The Right to Receive a List of Certain Disclosures of Your Health
Information That We Have Made. You
have the right to get a list of certain types of disclosures that we have made
of your health information. This
list would not include uses or disclosures for treatment, payment or healthcare
operations, disclosures to you or with your written authorization, or
disclosures to your family for notification purposes or due to their involvement
in your care. This list also would
not include any disclosures made for national security purposes, disclosures to
corrections or law enforcement authorities if you were in custody at the time,
or disclosures made prior to April 14, 2003.
You may not request an accounting for more than a six (6) year period.
To make
such a request, we require that you do so in writing; a request form is
available upon asking your Aging caseworker.
We will respond to you within 60 days of receiving your request.

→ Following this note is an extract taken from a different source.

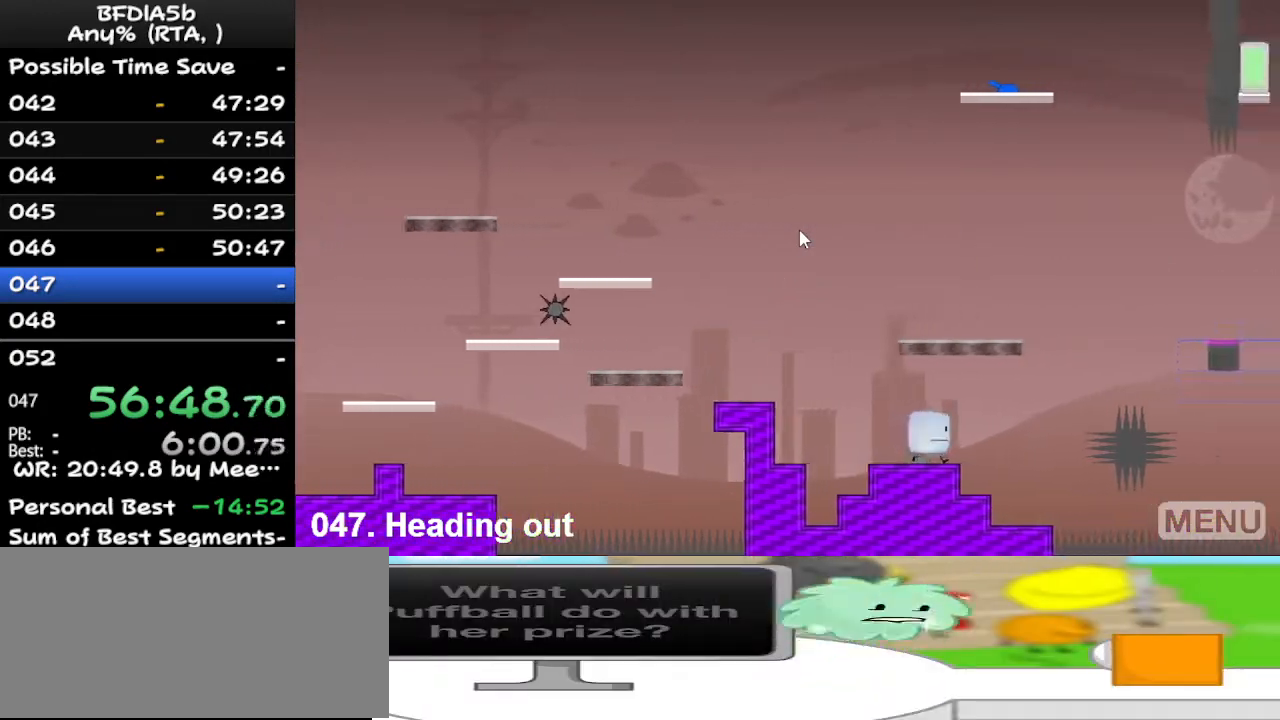
{"keys": [], "events": [[33, "right", "up"], [33, "z", "down"], [133, "z", "up"], [300, "z", "down"], [367, "z", "up"]]}
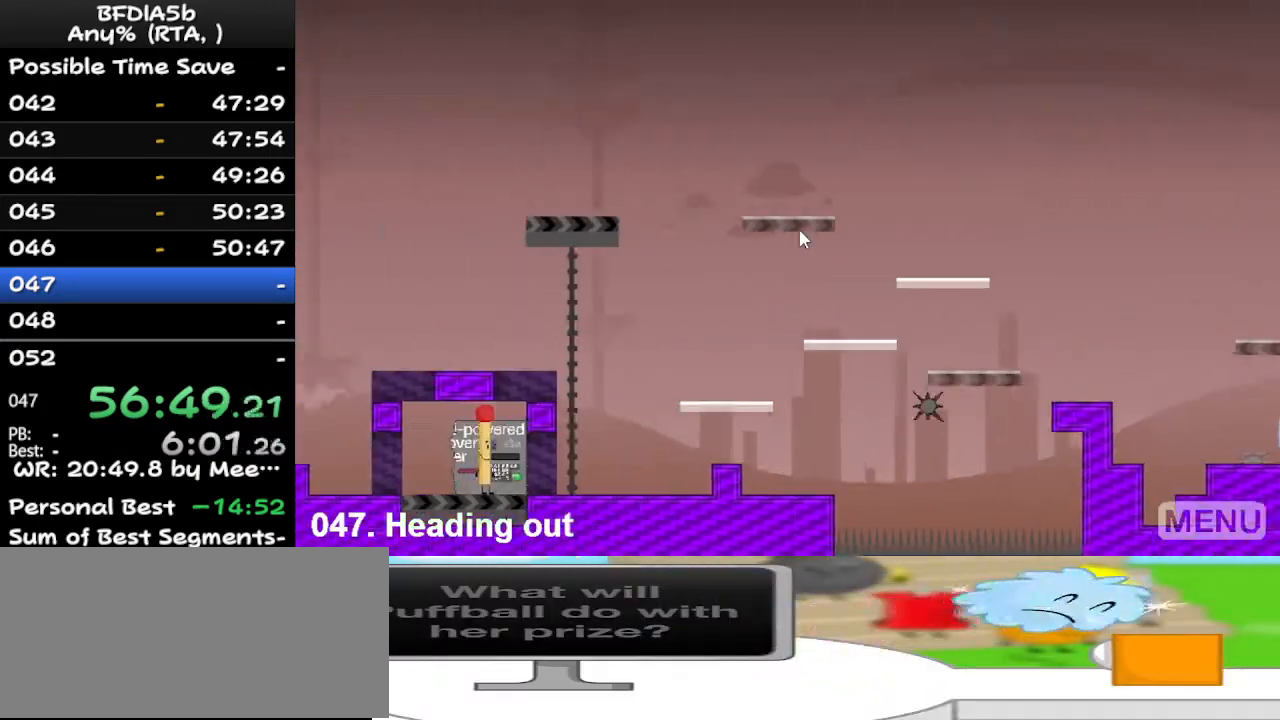
{"keys": ["z"], "events": [[300, "z", "down"], [400, "z", "up"], [433, "z", "down"]]}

The list that you may receive will include the date of the disclosure,
the person or organization that received the information (with their address, if
available), a brief description of the information disclosed, and a brief reason
for the disclosure. We will provide
such a list to you at no charge; but, if you make more than one request in the
same calendar year, you will be charged $5.00 for each additional request that
year.
E.
The Right to Ask to Correct or Update Your Health Information. If you believe that there is a mistake in your health
information or that a piece of important information is missing, you have a
right to ask that we make an appropriate change to your information. You must make the request in writing, with the reason for
your request, on a request form that is available from your
Aging caseworker. We will respond within 60 days of receiving your request.
If we approve your request, we will make the change to your health
information, tell you when we have done so, and will tell others that need to
know about the change.
We
may deny your request if the protected health information: (1) is correct and
complete; (2) was not created by us; (3) is not allowed to be disclosed to you;
or (4) is not part of our records. Our
written denial will state the reasons that your request was denied and explain
your right to file a written statement of disagreement with the denial. If you do not wish to do so, you may ask that we include a
copy of your request form, and our denial form, with all future disclosures of
that health information.
F.
The Right
to Get A Paper Copy of This Notice. If you have agreed to
receive this Notice via e-mail, you will always have the right to request a
paper copy of this Notice, also.
Question: How Do I
Complain or Ask Questions About This organization’s Privacy Practices?
Answer: If
you have any questions
about anything discussed in this Notice or about any of our privacy
practices, or if you have any concerns or complaints, please contact:
| For Aging Services: | |
| Debra Mennecke, Aging Division Manager | |
| Greater Erie Community Action Committee | |
| 18 West 9th Street | |
| Erie, PA 16501 | |
| (814) 459-4581, Extension 401 | |
| For Administrative Services: | |
| Linda Madara, Vice President/Operations | |
| Greater Erie Community Action Committee | |
| 18 West 9th Street | |
| Erie, PA 16501 | |
| (814) 459-4581, Extension 402 | |
You
also have the right to file a written complaint with the Secretary of the U.S.
Department of Health and Human Services. We
may not take any retaliatory action against you if you lodge any type of
complaint.
Question: When
Does This Notice Take Effect?
Answer: This
Notice takes effect on April 14, 2003.